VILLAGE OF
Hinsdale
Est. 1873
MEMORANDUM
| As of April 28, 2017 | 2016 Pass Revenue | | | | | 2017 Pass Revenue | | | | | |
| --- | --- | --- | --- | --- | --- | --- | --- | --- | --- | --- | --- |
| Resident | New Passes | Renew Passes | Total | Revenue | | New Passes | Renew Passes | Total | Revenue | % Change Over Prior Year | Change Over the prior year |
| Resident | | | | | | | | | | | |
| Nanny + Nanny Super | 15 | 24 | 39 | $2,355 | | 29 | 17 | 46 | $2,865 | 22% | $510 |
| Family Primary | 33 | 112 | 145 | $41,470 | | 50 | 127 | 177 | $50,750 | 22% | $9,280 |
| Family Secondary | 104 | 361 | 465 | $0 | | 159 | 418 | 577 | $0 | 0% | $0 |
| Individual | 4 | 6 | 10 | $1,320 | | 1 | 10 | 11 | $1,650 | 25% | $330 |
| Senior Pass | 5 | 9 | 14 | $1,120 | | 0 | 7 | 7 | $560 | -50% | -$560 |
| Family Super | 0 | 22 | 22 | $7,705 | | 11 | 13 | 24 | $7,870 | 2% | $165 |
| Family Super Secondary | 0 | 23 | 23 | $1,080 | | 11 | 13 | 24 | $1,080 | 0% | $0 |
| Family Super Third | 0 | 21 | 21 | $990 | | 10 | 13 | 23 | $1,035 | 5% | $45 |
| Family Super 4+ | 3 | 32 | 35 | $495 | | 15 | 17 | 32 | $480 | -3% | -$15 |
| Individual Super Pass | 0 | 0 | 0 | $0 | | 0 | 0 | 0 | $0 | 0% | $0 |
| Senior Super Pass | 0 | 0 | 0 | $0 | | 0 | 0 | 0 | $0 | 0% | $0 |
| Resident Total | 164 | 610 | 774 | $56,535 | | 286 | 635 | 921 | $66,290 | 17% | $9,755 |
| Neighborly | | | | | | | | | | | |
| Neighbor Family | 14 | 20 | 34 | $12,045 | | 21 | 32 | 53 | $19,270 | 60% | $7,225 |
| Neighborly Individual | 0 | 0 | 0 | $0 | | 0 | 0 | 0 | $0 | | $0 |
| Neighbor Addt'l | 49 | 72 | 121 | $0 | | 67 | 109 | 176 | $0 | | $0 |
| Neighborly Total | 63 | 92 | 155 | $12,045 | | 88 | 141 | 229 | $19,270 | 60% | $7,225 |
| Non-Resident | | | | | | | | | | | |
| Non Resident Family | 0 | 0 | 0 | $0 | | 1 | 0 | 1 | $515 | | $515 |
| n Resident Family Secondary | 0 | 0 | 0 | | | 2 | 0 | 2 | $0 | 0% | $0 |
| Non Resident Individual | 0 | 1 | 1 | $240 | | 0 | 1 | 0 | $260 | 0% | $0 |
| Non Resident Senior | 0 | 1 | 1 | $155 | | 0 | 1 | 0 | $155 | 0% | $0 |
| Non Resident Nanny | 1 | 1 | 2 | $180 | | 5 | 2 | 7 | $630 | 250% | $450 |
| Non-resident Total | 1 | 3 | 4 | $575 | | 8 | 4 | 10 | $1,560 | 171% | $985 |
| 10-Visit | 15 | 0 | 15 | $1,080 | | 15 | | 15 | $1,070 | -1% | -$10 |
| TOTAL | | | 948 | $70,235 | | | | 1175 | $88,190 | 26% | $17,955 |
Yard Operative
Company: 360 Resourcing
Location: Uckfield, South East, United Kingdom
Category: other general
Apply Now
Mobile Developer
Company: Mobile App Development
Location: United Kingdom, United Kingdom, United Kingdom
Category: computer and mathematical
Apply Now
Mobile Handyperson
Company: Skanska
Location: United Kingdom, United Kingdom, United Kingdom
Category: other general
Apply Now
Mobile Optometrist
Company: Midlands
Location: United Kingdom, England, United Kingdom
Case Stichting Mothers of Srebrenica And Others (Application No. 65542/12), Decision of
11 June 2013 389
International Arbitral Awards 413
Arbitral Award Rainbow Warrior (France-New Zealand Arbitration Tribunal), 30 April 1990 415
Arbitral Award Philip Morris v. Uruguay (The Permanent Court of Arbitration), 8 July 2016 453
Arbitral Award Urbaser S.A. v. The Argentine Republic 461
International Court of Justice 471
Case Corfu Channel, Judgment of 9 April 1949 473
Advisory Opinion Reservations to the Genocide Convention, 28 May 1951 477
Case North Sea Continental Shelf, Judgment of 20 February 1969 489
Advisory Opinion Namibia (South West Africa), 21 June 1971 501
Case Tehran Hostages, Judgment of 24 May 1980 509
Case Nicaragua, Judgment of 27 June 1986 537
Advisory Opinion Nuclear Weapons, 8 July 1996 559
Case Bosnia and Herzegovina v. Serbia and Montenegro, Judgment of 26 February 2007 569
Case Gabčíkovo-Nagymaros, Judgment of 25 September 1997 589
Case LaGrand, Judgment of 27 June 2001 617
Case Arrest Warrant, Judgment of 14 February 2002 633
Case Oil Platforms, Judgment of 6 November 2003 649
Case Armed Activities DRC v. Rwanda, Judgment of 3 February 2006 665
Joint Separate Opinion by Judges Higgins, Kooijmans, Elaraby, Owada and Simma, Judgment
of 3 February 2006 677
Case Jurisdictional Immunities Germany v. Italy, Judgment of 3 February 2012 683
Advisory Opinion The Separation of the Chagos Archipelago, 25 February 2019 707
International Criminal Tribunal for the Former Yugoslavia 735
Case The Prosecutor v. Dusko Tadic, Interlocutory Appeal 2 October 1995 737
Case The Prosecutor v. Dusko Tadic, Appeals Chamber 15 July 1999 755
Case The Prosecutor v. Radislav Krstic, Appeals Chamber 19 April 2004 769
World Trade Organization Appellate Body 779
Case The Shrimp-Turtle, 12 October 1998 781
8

:::

■ EXERCISE PROMPT: The whole of the data must be given back word for word.

■ SOLUTION TO THE EXERCISE:
VILLAGE OF
Hinsdale
Est. 1873
MEMORANDUM
| As of April 28, 2017 | 2016 Pass Revenue | | | | | 2017 Pass Revenue | | | | | |
| --- | --- | --- | --- | --- | --- | --- | --- | --- | --- | --- | --- |
| Resident | New Passes | Renew Passes | Total | Revenue | | New Passes | Renew Passes | Total | Revenue | % Change Over Prior Year | Change Over the prior year |
| Resident | | | | | | | | | | | |
| Nanny + Nanny Super | 15 | 24 | 39 | $2,355 | | 29 | 17 | 46 | $2,865 | 22% | $510 |
| Family Primary | 33 | 112 | 145 | $41,470 | | 50 | 127 | 177 | $50,750 | 22% | $9,280 |
| Family Secondary | 104 | 361 | 465 | $0 | | 159 | 418 | 577 | $0 | 0% | $0 |
| Individual | 4 | 6 | 10 | $1,320 | | 1 | 10 | 11 | $1,650 | 25% | $330 |
| Senior Pass | 5 | 9 | 14 | $1,120 | | 0 | 7 | 7 | $560 | -50% | -$560 |
| Family Super | 0 | 22 | 22 | $7,705 | | 11 | 13 | 24 | $7,870 | 2% | $165 |
| Family Super Secondary | 0 | 23 | 23 | $1,080 | | 11 | 13 | 24 | $1,080 | 0% | $0 |
| Family Super Third | 0 | 21 | 21 | $990 | | 10 | 13 | 23 | $1,035 | 5% | $45 |
| Family Super 4+ | 3 | 32 | 35 | $495 | | 15 | 17 | 32 | $480 | -3% | -$15 |
| Individual Super Pass | 0 | 0 | 0 | $0 | | 0 | 0 | 0 | $0 | 0% | $0 |
| Senior Super Pass | 0 | 0 | 0 | $0 | | 0 | 0 | 0 | $0 | 0% | $0 |
| Resident Total | 164 | 610 | 774 | $56,535 | | 286 | 635 | 921 | $66,290 | 17% | $9,755 |
| Neighborly | | | | | | | | | | | |
| Neighbor Family | 14 | 20 | 34 | $12,045 | | 21 | 32 | 53 | $19,270 | 60% | $7,225 |
| Neighborly Individual | 0 | 0 | 0 | $0 | | 0 | 0 | 0 | $0 | | $0 |
| Neighbor Addt'l | 49 | 72 | 121 | $0 | | 67 | 109 | 176 | $0 | | $0 |
| Neighborly Total | 63 | 92 | 155 | $12,045 | | 88 | 141 | 229 | $19,270 | 60% | $7,225 |
| Non-Resident | | | | | | | | | | | |
| Non Resident Family | 0 | 0 | 0 | $0 | | 1 | 0 | 1 | $515 | | $515 |
| n Resident Family Secondary | 0 | 0 | 0 | | | 2 | 0 | 2 | $0 | 0% | $0 |
| Non Resident Individual | 0 | 1 | 1 | $240 | | 0 | 1 | 0 | $260 | 0% | $0 |
| Non Resident Senior | 0 | 1 | 1 | $155 | | 0 | 1 | 0 | $155 | 0% | $0 |
| Non Resident Nanny | 1 | 1 | 2 | $180 | | 5 | 2 | 7 | $630 | 250% | $450 |
| Non-resident Total | 1 | 3 | 4 | $575 | | 8 | 4 | 10 | $1,560 | 171% | $985 |
| 10-Visit | 15 | 0 | 15 | $1,080 | | 15 | | 15 | $1,070 | -1% | -$10 |
| TOTAL | | | 948 | $70,235 | | | | 1175 | $88,190 | 26% | $17,955 |
Yard Operative
Company: 360 Resourcing
Location: Uckfield, South East, United Kingdom
Category: other general
Apply Now
Mobile Developer
Company: Mobile App Development
Location: United Kingdom, United Kingdom, United Kingdom
Category: computer and mathematical
Apply Now
Mobile Handyperson
Company: Skanska
Location: United Kingdom, United Kingdom, United Kingdom
Category: other general
Apply Now
Mobile Optometrist
Company: Midlands
Location: United Kingdom, England, United Kingdom
Case Stichting Mothers of Srebrenica And Others (Application No. 65542/12), Decision of
11 June 2013 389
International Arbitral Awards 413
Arbitral Award Rainbow Warrior (France-New Zealand Arbitration Tribunal), 30 April 1990 415
Arbitral Award Philip Morris v. Uruguay (The Permanent Court of Arbitration), 8 July 2016 453
Arbitral Award Urbaser S.A. v. The Argentine Republic 461
International Court of Justice 471
Case Corfu Channel, Judgment of 9 April 1949 473
Advisory Opinion Reservations to the Genocide Convention, 28 May 1951 477
Case North Sea Continental Shelf, Judgment of 20 February 1969 489
Advisory Opinion Namibia (South West Africa), 21 June 1971 501
Case Tehran Hostages, Judgment of 24 May 1980 509
Case Nicaragua, Judgment of 27 June 1986 537
Advisory Opinion Nuclear Weapons, 8 July 1996 559
Case Bosnia and Herzegovina v. Serbia and Montenegro, Judgment of 26 February 2007 569
Case Gabčíkovo-Nagymaros, Judgment of 25 September 1997 589
Case LaGrand, Judgment of 27 June 2001 617
Case Arrest Warrant, Judgment of 14 February 2002 633
Case Oil Platforms, Judgment of 6 November 2003 649
Case Armed Activities DRC v. Rwanda, Judgment of 3 February 2006 665
Joint Separate Opinion by Judges Higgins, Kooijmans, Elaraby, Owada and Simma, Judgment
of 3 February 2006 677
Case Jurisdictional Immunities Germany v. Italy, Judgment of 3 February 2012 683
Advisory Opinion The Separation of the Chagos Archipelago, 25 February 2019 707
International Criminal Tribunal for the Former Yugoslavia 735
Case The Prosecutor v. Dusko Tadic, Interlocutory Appeal 2 October 1995 737
Case The Prosecutor v. Dusko Tadic, Appeals Chamber 15 July 1999 755
Case The Prosecutor v. Radislav Krstic, Appeals Chamber 19 April 2004 769
World Trade Organization Appellate Body 779
Case The Shrimp-Turtle, 12 October 1998 781
8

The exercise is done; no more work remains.